-- Try it --
From the listing below, tally the lines that include "historia". Return only the total.
(Data provided Opens)
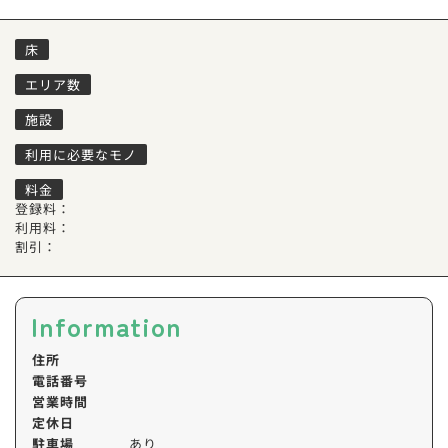
床
エリア数
施設
利用に必要なモノ
料金
登録料：
利用料：
割引：
Information
住所
電話番号
営業時間
定休日
駐車場
あり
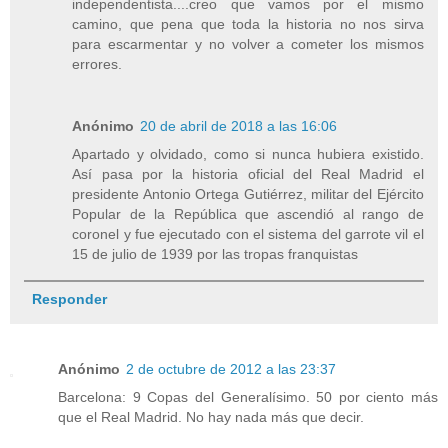
independentista....creo que vamos por el mismo
camino, que pena que toda la historia no nos sirva
para escarmentar y no volver a cometer los mismos
errores.
Anónimo
20 de abril de 2018 a las 16:06
Apartado y olvidado, como si nunca hubiera existido.
Así pasa por la historia oficial del Real Madrid el
presidente Antonio Ortega Gutiérrez, militar del Ejército
Popular de la República que ascendió al rango de
coronel y fue ejecutado con el sistema del garrote vil el
15 de julio de 1939 por las tropas franquistas
Responder
Anónimo
2 de octubre de 2012 a las 23:37
Barcelona: 9 Copas del Generalísimo. 50 por ciento más
que el Real Madrid. No hay nada más que decir.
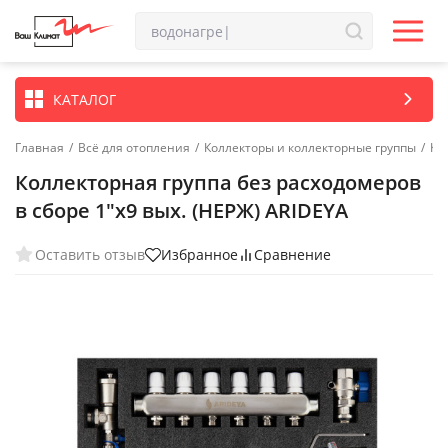
КАТАЛОГ
Главная
/
Всё для отопления
/
Коллекторы и коллекторные группы
/
Ко
Коллекторная группа без расходомеров
в сборе 1"х9 вых. (НЕРЖ) ARIDEYA
Оставить отзыв
Избранное
Сравнение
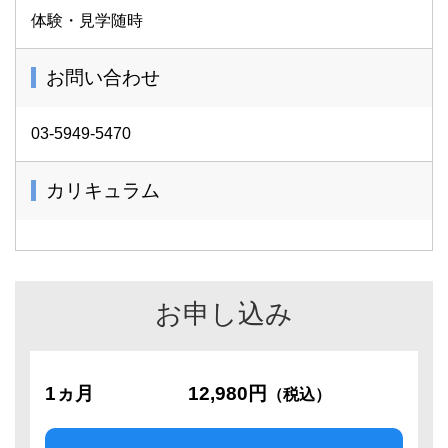
体験・見学随時
お問い合わせ
03-5949-5470
カリキュラム
お申し込み
1ヵ月
12,980円
（税込）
(Data provided Closes)
-- Solution --
2